== Problem details ==
Reproduce the listing below, swapping "common name" for "vernacular name" at every occurrence and keeping everything else unchanged.

== Stored items ==
★ ★ ★

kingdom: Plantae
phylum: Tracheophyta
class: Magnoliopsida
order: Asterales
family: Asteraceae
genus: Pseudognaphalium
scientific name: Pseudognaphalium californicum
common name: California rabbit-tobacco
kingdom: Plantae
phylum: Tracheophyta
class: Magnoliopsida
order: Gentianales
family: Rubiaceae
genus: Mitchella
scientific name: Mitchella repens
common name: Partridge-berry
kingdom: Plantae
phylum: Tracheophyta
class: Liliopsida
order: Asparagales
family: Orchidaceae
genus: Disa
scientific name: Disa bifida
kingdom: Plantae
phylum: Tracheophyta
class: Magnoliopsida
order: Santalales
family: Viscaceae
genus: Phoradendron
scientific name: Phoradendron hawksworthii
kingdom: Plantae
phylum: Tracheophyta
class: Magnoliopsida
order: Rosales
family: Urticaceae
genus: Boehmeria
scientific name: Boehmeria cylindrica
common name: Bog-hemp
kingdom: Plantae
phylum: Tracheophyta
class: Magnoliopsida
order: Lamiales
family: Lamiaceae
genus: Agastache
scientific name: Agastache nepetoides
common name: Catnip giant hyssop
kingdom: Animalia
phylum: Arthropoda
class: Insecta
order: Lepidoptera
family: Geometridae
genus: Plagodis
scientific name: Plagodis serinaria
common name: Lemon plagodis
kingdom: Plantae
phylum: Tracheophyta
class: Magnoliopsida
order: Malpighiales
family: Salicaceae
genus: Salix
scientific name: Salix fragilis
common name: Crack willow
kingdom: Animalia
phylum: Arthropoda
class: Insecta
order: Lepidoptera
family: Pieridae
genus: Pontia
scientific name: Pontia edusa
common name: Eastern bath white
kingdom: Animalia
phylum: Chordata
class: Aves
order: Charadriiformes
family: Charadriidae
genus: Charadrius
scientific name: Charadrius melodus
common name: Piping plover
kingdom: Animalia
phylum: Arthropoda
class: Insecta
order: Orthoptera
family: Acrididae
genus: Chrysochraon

★ ★ ★

== Complete output ==
kingdom: Plantae
phylum: Tracheophyta
class: Magnoliopsida
order: Asterales
family: Asteraceae
genus: Pseudognaphalium
scientific name: Pseudognaphalium californicum
vernacular name: California rabbit-tobacco
kingdom: Plantae
phylum: Tracheophyta
class: Magnoliopsida
order: Gentianales
family: Rubiaceae
genus: Mitchella
scientific name: Mitchella repens
vernacular name: Partridge-berry
kingdom: Plantae
phylum: Tracheophyta
class: Liliopsida
order: Asparagales
family: Orchidaceae
genus: Disa
scientific name: Disa bifida
kingdom: Plantae
phylum: Tracheophyta
class: Magnoliopsida
order: Santalales
family: Viscaceae
genus: Phoradendron
scientific name: Phoradendron hawksworthii
kingdom: Plantae
phylum: Tracheophyta
class: Magnoliopsida
order: Rosales
family: Urticaceae
genus: Boehmeria
scientific name: Boehmeria cylindrica
vernacular name: Bog-hemp
kingdom: Plantae
phylum: Tracheophyta
class: Magnoliopsida
order: Lamiales
family: Lamiaceae
genus: Agastache
scientific name: Agastache nepetoides
vernacular name: Catnip giant hyssop
kingdom: Animalia
phylum: Arthropoda
class: Insecta
order: Lepidoptera
family: Geometridae
genus: Plagodis
scientific name: Plagodis serinaria
vernacular name: Lemon plagodis
kingdom: Plantae
phylum: Tracheophyta
class: Magnoliopsida
order: Malpighiales
family: Salicaceae
genus: Salix
scientific name: Salix fragilis
vernacular name: Crack willow
kingdom: Animalia
phylum: Arthropoda
class: Insecta
order: Lepidoptera
family: Pieridae
genus: Pontia
scientific name: Pontia edusa
vernacular name: Eastern bath white
kingdom: Animalia
phylum: Chordata
class: Aves
order: Charadriiformes
family: Charadriidae
genus: Charadrius
scientific name: Charadrius melodus
vernacular name: Piping plover
kingdom: Animalia
phylum: Arthropoda
class: Insecta
order: Orthoptera
family: Acrididae
genus: Chrysochraon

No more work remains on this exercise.